The story is a love triangle between loyal communist electrician Ulli (Mueller-Stahl) and his, corrupted by the west, foster brother Klaus (Ulrich Thein) working as a taxi driver in West Berlin. They both fall in love with postwoman Eva (Kati Székely). Ulli knows the regime is planning to build the wall and that will be the end of Klaus' job, he tries to help him find his place in communist Germany. Klaus gets Eva pregnant, Ulli goes to visit his comrades in Cuba. Upon his return Eva tells him that Klaus wants to flee East Germany. Ulli hinders his escape attempt and gets shot by a border guard. Klaus goes to jail. Once released from hospital Ulli and Eva will bring up the child loyal to the party.

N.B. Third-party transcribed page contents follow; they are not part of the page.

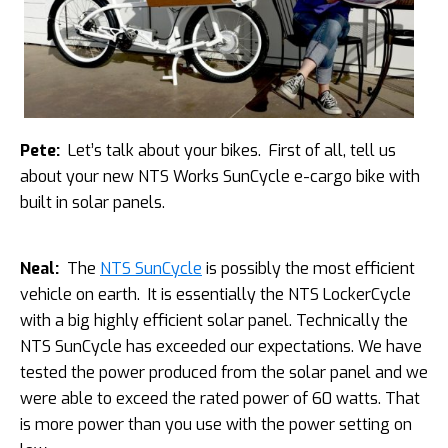
Pete:
Let’s talk about your bikes. First of all, tell us
about your new NTS Works SunCycle e-cargo bike with
built in solar panels.
Neal:
The
NTS SunCycle
is possibly the most efficient
vehicle on earth. It is essentially the NTS LockerCycle
with a big highly efficient solar panel. Technically the
NTS SunCycle has exceeded our expectations. We have
tested the power produced from the solar panel and we
were able to exceed the rated power of 60 watts. That
is more power than you use with the power setting on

The weird thing is that it tells this extremely communist loyal story, with the means of modern and western film styles. But unlike those films who often feature characters in varying shades of grey, this features purely black and white characters. Klaus is all bad he is lazy, untrustworthy and violent and so of course he can not understand why the wall needs to be build. Ulli is all good and loyal who does not even need to question the betrayal of his foster brother.

Four years later director Frank Vogel had his own films banned in East Germany in the famous 1965 mass ban of East German films. He nonetheless later directed the episode "Materna" in the other more famous Berlin Wall justification movie "Geschichten jener Nacht".